Well, my plan to eat delicious Georgian food backfired a little bit when I got a nasty case of food poisoning from the hotel restaurant. I spent two days eating toast, cheese and oatmeal. Needless to say, I hope that I wont be sick like that again, ever!
Since then orientation and training in Tbilisi has ended and I am with my host family in Kutaisi. Even though I have been here for 4 days now, I am still figuring out who exactly lives here on a regular basis. I have a host mother and a young, about 7, host brother. Then there are two host sisters, one who will be going back to work in Italy, but in the meantime has been in and out, the other who is married and has a baby seems to spend some nights here and some nights at her husbands mothers place.

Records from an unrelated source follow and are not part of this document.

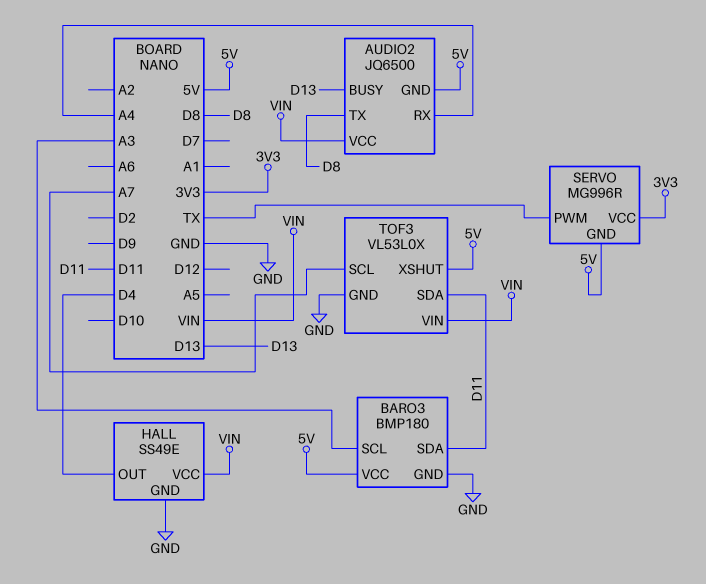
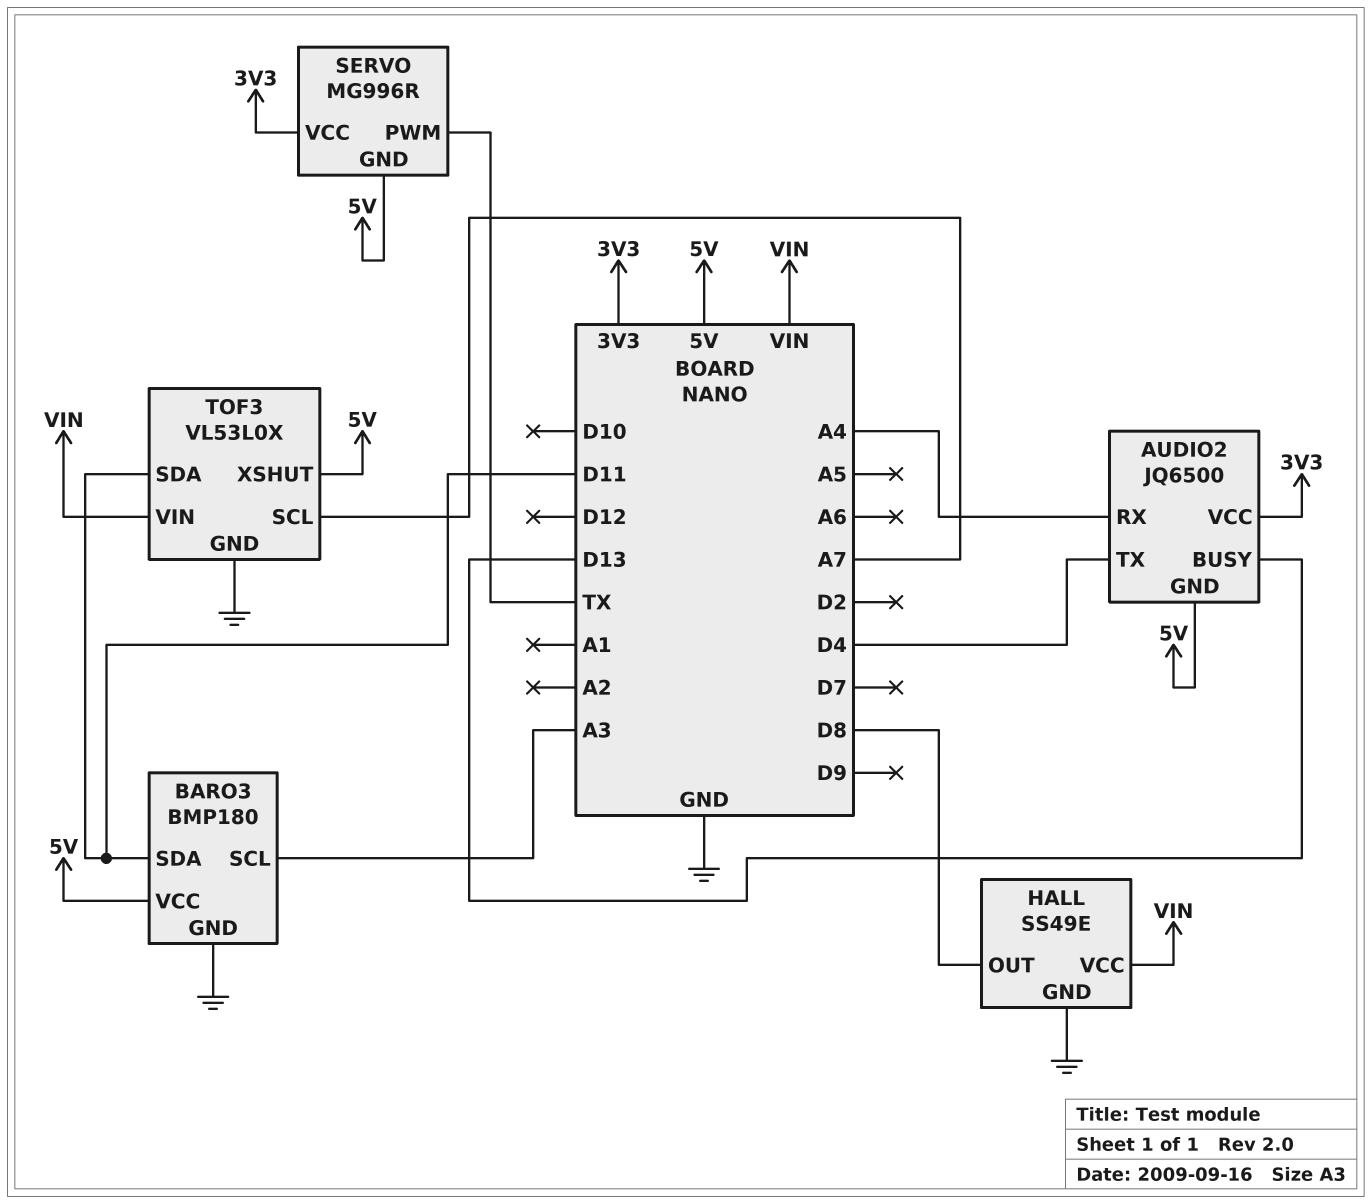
AUDIO2 pin TX: D8 -> D4
AUDIO2 pin VCC: VIN -> 3V3
HALL pin OUT: D4 -> D8

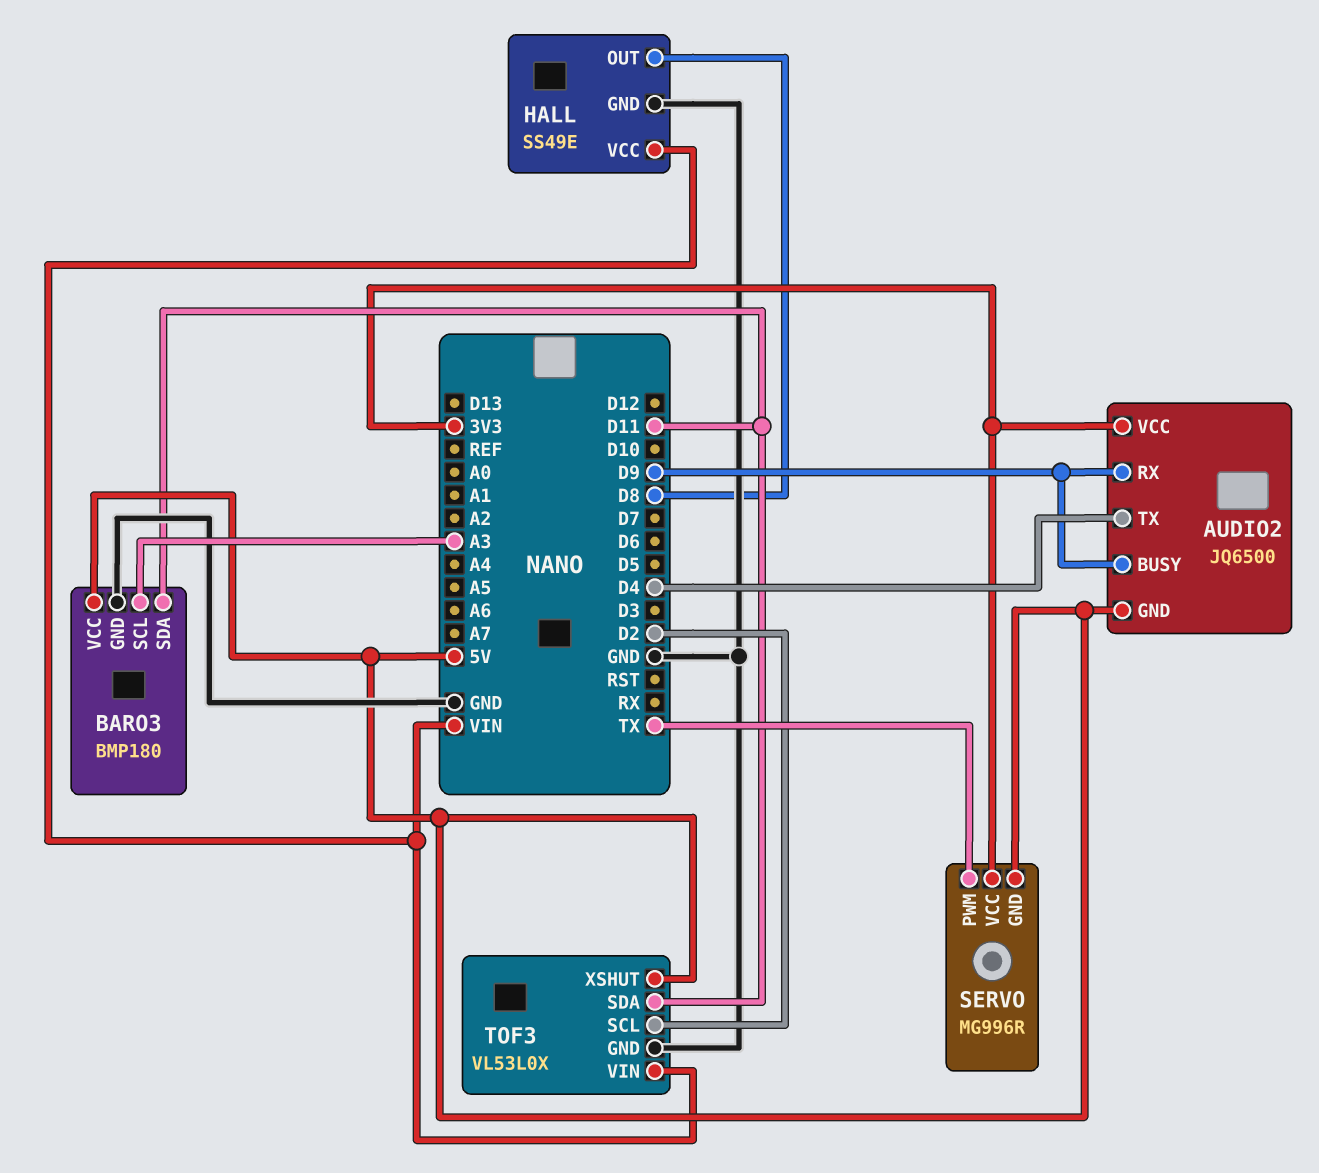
AUDIO2 pin BUSY: D13 -> D9
AUDIO2 pin RX: A4 -> D9
TOF3 pin SCL: A7 -> D2

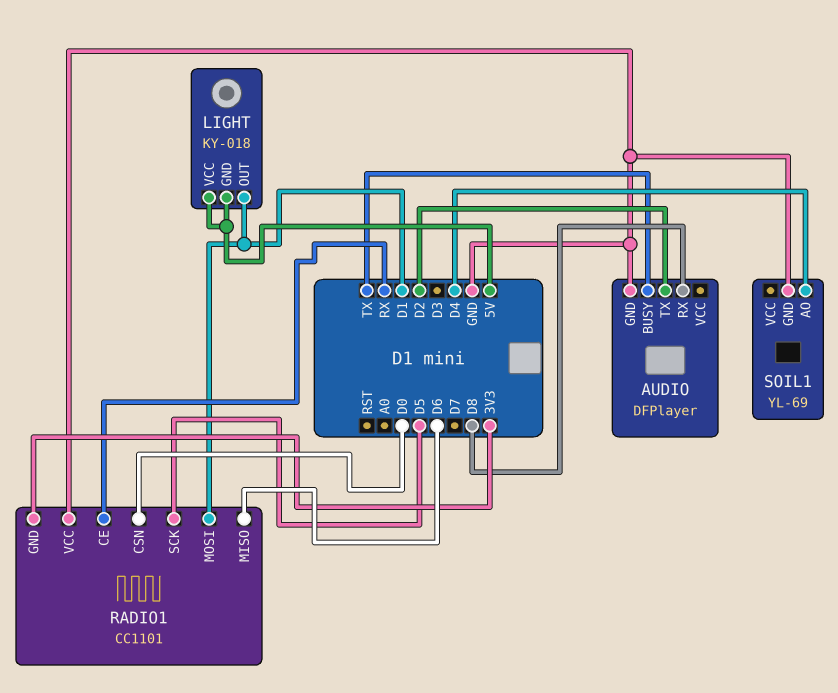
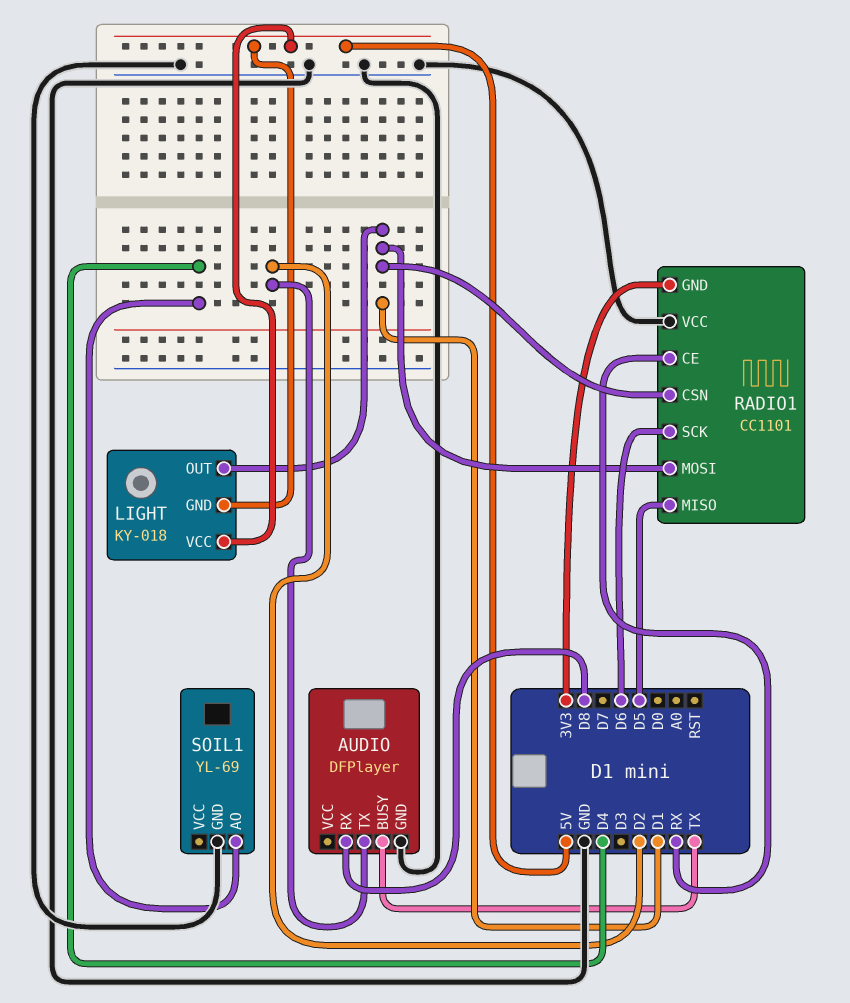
RADIO1 pin CSN: D0 -> D1
RADIO1 pin MISO: D6 -> D5
RADIO1 pin SCK: D5 -> D6

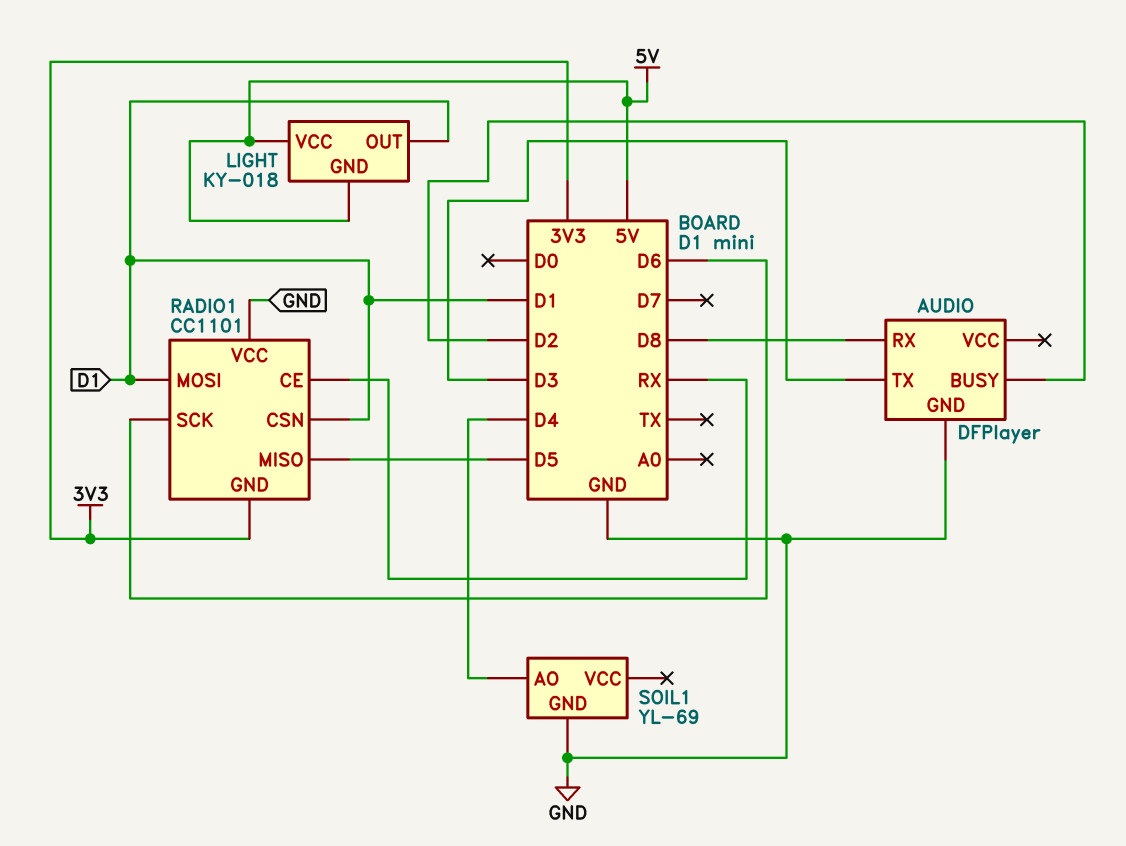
AUDIO pin BUSY: TX -> D2
AUDIO pin TX: D2 -> D3

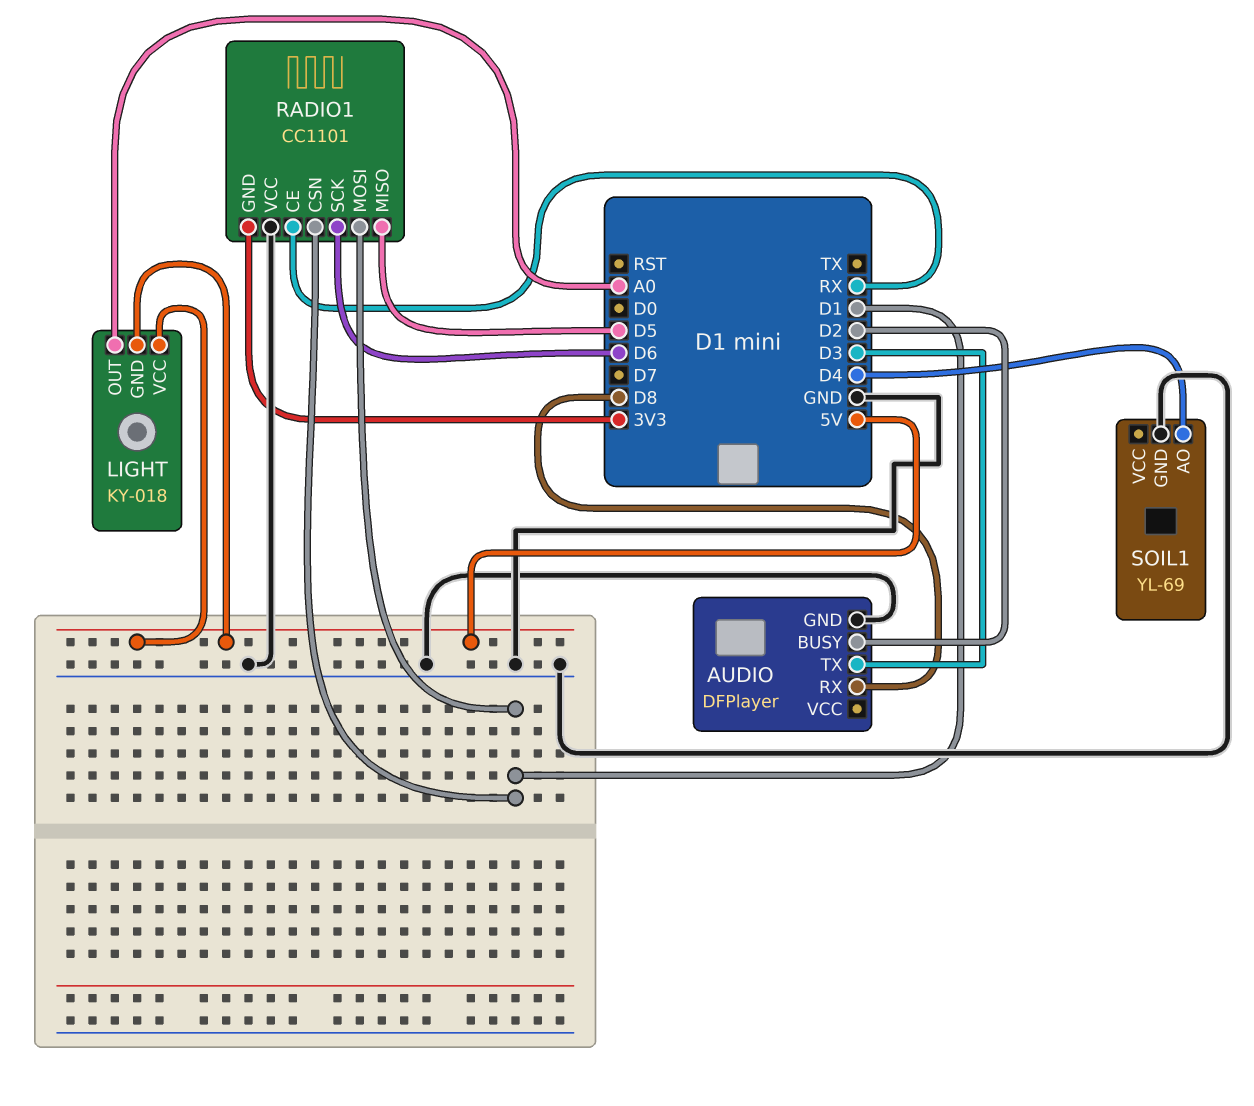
LIGHT pin OUT: D1 -> A0

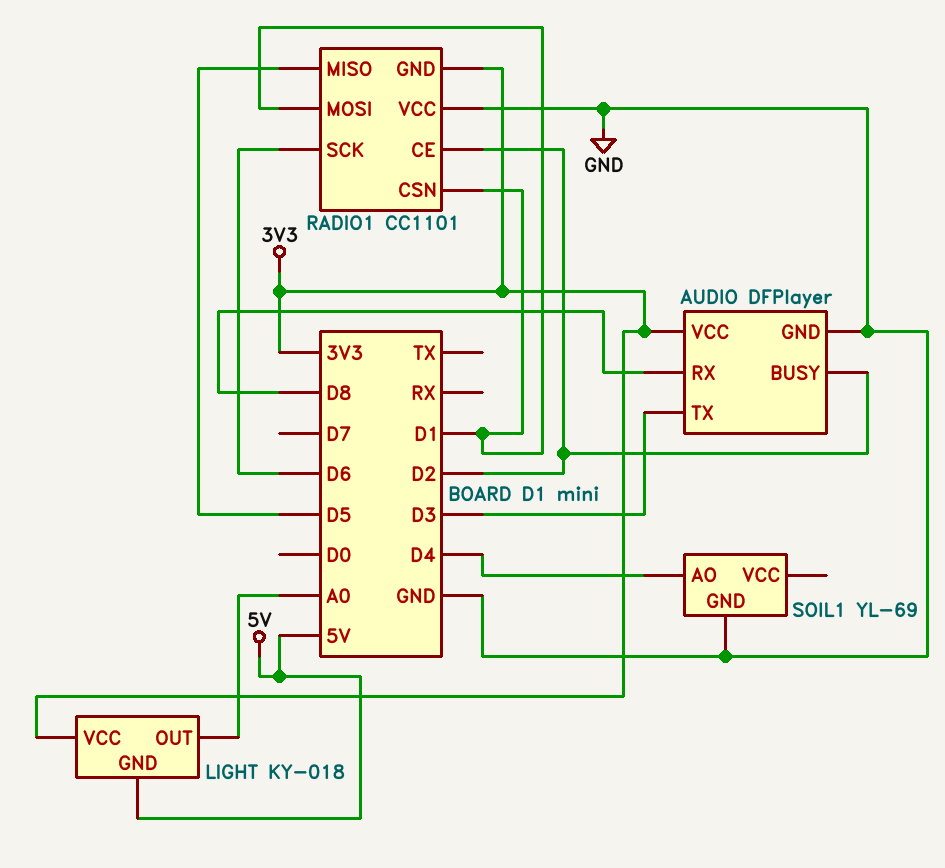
AUDIO pin VCC: none -> 3V3
LIGHT pin VCC: 5V -> 3V3
RADIO1 pin CE: RX -> D2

Oh, yeah they don’t speak any English. My host mother has called her niece to translate about how to do the laundry and when I went to the city center park she took me to her neighbor who spoke German to confirm that I had understood that I needed to be back by 4pm. I am surprised how much I have used my German, once in a restaurant in Tbilisi and once in a bookstore in Kutaisi.
The restaurant in Tbilisi was the only time I had an evening with the rest of the volunteers and we had khachapuri, hinkali, lobio (beans), eggplant, romi (cornmeal with cheese), and wine. Oh was it delicious! I still couldn’t quite feast, I was concerend my stomache might get angry, so I just sampled everything and enjoyed the company.
My host mothers food has been delicious. It tends to be fairly simple. There also hasn’t been much variety. We always have bread and cheese. Then the other dishes vary between a few: eggplant, fresh cucumber and tomatoes, fried potatoes, fried eggs, chada (a dense cornbread), beef and tomato stew (rarely), and a cherry marmalade. Meat is not a staple of a meal.
I have asked if I can help in the kitchen, but there really isn’t much to be done and she always says “no”. One thing I have figured out is that most Georgians do not want to make hinkali. Instead, there are many many many Georgian restaurants that serve traditional Georgian fair including hinkali. I wonder if I told them I had made hinkali if they would be shocked.
Anyway, using the internet at my host families is a bit inconvenient, so I am going to start to try and use the omnipresent internet cafes. I hope to post again soon! Sorry for the wait.